Manufacturers are also priortising social and environmental issues beyond the factory floor. At the centre of supply-chain innovation is a quest for fairer materials and more responsible practices.
Increasing successful organisations are realising that:
- Purpose equals profit;
- Success comes through attracting and protecting talent; and
- The future demands responsible resource management.
Decarbonisation is arguably a clear and present objective, however establishing the pathway is full of obstacles and challenges, particularly for operational businesses and their supply chains and partners.
Any such commitment demands technical, financial, organisational and governance capability and capacity which cannot distract from core business activity.
In establishing and implementing a decarbonisation pathway organisations should be asking themselves four key questions:
- What does success look like?
- What targets and goals are appropriate?
- How do we deploy organisational, physical, financial and technology solutions?
- How do we sustain and improve results?
While decarbonation is a circular and iterative process, defining success and organisational aspirations is the first steppingstone on the pathway, requiring alignment on vision and strategy.
NIRAS, through its work globally in food processing industries and our commitment to the green transition, can provide baseline analysis, relevant global industry and market intelligence, and trends, prepare benchmarking and lifecycle and footprint analyses, engage stakeholders, prepare financial analysis, and map the journey.
This work with organisations equally need establish time based goals and targets, crucial to any decarbonisation strategy. In analysing risks and opportunities we can validate target options and scenarios, performance levels and funding structures.
Through this understanding and planning, organisations must them identify solutions, and optimise their procurement and deployment.
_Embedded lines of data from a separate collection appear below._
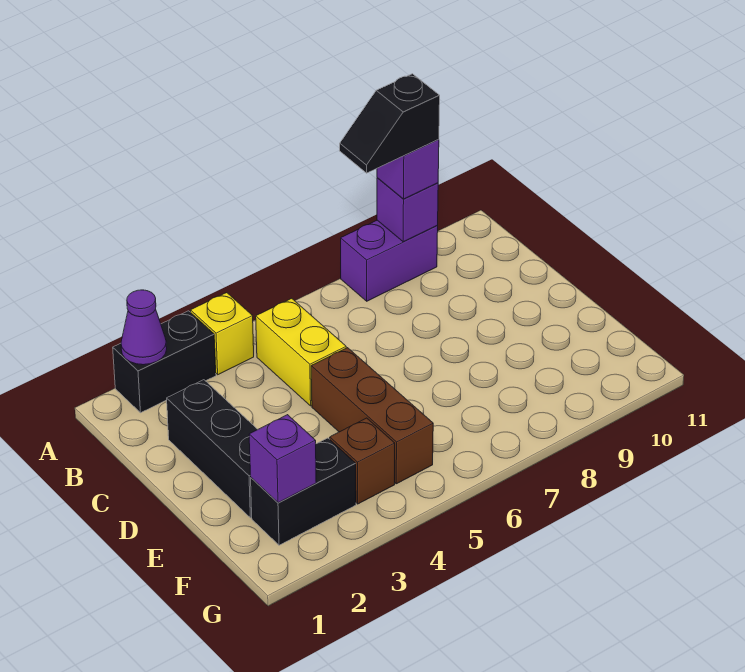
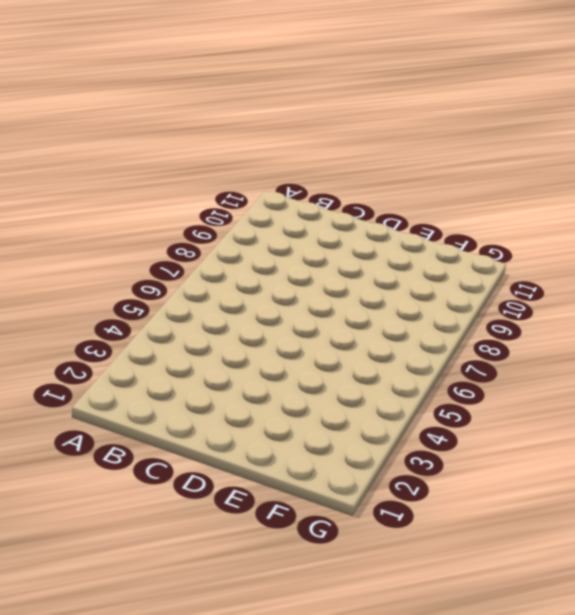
none -> black 1x2 brick [113,311,216,413]
none -> yellow 1x1 brick [190,293,254,375]
none -> purple 1x2 brick [341,220,438,301]

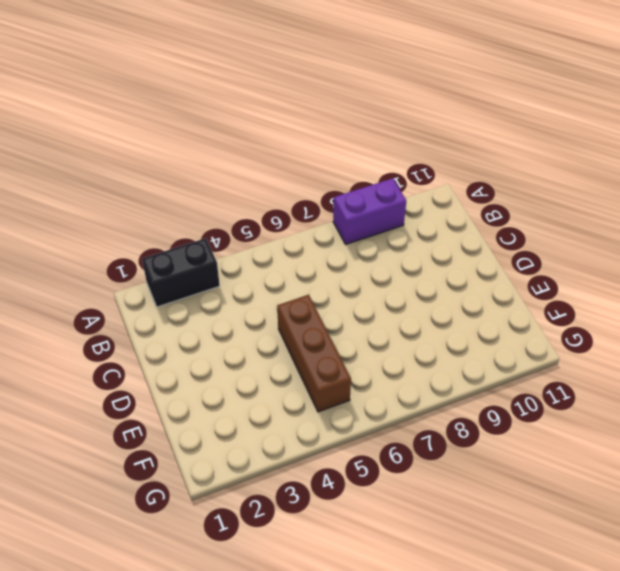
none -> yellow 1x1 brick [190,293,254,375]
none -> yellow 1x2 brick [256,298,346,406]
none -> black 1x3 brick [167,380,258,518]

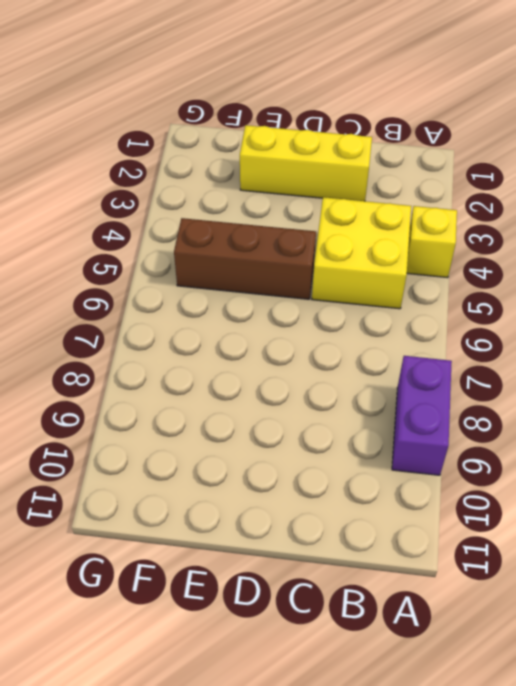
yellow 2x2 brick [312,197,411,309] -> yellow 1x2 brick [256,298,346,406]
yellow 1x3 brick [240,125,372,201] -> black 1x3 brick [167,380,258,518]
none -> black 1x2 brick [113,311,216,413]
none -> black 1x2 brick [251,438,356,545]
none -> brown 1x1 brick [330,418,395,504]

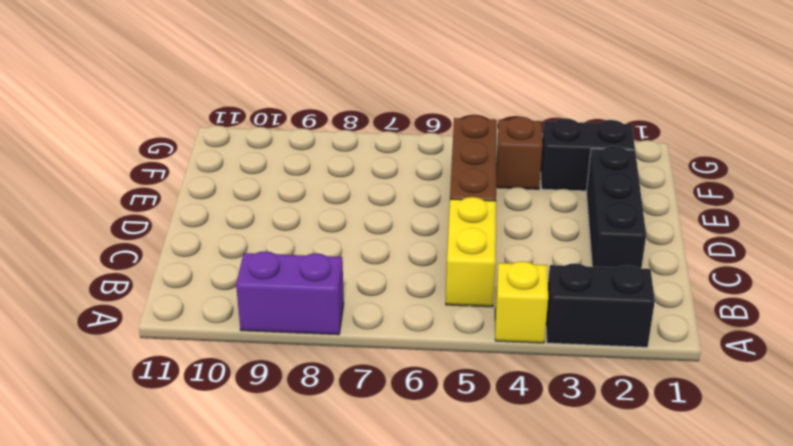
none -> purple 1x1 cone [121,290,167,365]
none -> purple 1x1 brick [377,178,438,242]
none -> purple 1x1 brick [249,415,316,503]

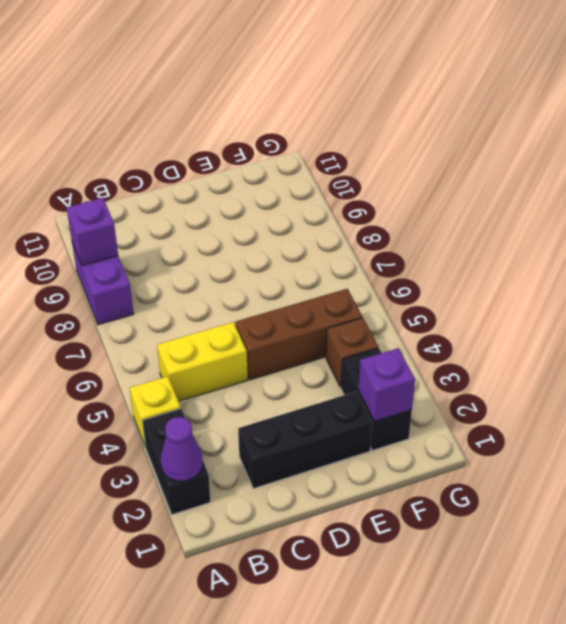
none -> purple 1x1 brick [377,140,439,199]
none -> black 1x2 slope [340,74,440,173]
NIRAS are working across all sectors of the food and beverage industries in Australia to optimise solution procurement, account for resource use, leverage electrification, source suitable finance and funding strategies and promote suitable and appropriate partnerships and collaborations.
Further in order to sustain results, there needs to be an on-going commitment to track and analyse performance, review operations for continuous improvement opportunities and to openly report and communicate.
The opportunities for new products and services to meet future challenges for the food industries globally and in Australia, are enormous.
The brave will seize these opportunities and increase their resilience.
Those who do not, will be left behind and vulnerable.